AltersvorsorgeDie Betriebsrente ist sicher – trotz Corona

Symbolbild Betriebsrenteimago images / photothek

Zahlreiche Unternehmen in Deutschland haben wegen der Corona-Krise Kurzarbeit angemeldet. Für Arbeitnehmer heißt das: weniger Lohn. Das wirkt sich auch auf die betriebliche Altersvorsorge (bAV) aus. Der Konzern Galeria-Karstadt-Kaufhof beispielsweise hat angekündigt, ab April vorerst keine Betriebsrenten mehr auszuzahlen. Das aktuelle Schirmschutzverfahren macht diese Sparmaßnahme möglich, es soll verhindern, dass die Kaufhauskette pleitegeht. Kaufhof-Personal im Ruhestand soll nun mehrere Monate auf seine Betriebsrente verzichten.

Pensionäre und von der Krise betroffene Arbeitnehmer müssen sich trotz solcher Nachrichten keine allzu großen Sorgen um ihre betriebliche Rente machen. Denn diese ist in Deutschland unverfallbar. Haben sich Arbeitnehmer und Chefs für die bAV zum Beispiel auf eine Lösung per Direktversicherung oder Pensionskasse geeinigt, haben Rentner diesen Einrichtungen gegenüber später einen direkten Leistungsanspruch. Bei einer Direktzusage verpflichtet sich der Arbeitgeber dazu, die Rente selbst auszuzahlen. Sollte er bei Rentenbeginn insolvent sein, springt der Pensions-Sicherungsverein (PSVaG) ein. Es gilt also: Die Betriebsrente ist sicher.
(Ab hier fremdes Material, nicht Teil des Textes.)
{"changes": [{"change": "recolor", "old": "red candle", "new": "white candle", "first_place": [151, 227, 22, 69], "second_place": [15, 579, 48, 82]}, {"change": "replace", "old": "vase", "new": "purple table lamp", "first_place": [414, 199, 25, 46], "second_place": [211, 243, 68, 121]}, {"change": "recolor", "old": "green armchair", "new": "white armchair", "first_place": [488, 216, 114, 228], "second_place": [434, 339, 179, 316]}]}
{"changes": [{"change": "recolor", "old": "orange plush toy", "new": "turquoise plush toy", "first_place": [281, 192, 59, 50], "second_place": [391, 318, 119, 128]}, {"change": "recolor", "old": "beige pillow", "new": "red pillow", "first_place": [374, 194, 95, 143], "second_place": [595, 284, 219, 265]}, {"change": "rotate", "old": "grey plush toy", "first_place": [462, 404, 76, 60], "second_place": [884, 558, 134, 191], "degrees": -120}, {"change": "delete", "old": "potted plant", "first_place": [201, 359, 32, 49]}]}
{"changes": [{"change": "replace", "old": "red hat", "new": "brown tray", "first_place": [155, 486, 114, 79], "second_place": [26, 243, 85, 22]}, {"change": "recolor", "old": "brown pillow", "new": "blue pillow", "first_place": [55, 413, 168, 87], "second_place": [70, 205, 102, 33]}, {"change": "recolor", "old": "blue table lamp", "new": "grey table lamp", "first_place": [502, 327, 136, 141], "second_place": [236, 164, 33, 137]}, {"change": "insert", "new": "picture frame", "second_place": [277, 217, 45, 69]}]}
Aufgrund der Pandemie könnte die betriebliche Rente allerdings niedriger ausfallen als gedacht. Wer bei der bAV auf eine Variante mit Fonds oder ETFs setzt, muss möglicherweise Rendite-Einbußen durch Marktturbulenzen hinnehmen. Auch wenn Arbeitnehmer von Kurzarbeit betroffen sind, kann die Betriebsrente schrumpfen. Das ist etwa dann der Fall, wenn der Arbeitgeberbeitrag zur bAV vom Bruttogehalt abhängt. Bei niedrigerem Lohn fließt auch weniger Geld in die Vorsorge, denn das Kurzarbeitergeld der Bundesagentur für Arbeit zählt nicht zum Bruttogehalt. Es ist eine Lohnersatzleistung. Weder der Arbeitgeber noch die Agentur selbst sind dazu verpflichtet, den bAV-Beitrag weiterhin zu zahlen.

Zahlungen für die Betriebsrente kürzen

Hat der Arbeitgeber hingegen einen fixen Beitrag zur bAV zugesichert, muss er diesen weiter in voller Höhe zahlen – auch wenn das Gehalt seines Mitarbeiters aufgrund von Kurzarbeit sinkt. Einzige Ausnahme: Zahlt der Chef gar kein Gehalt mehr, muss er auch nichts mehr zur bAV beisteuern. Ohne Entgelt keine Entgeltumwandlung.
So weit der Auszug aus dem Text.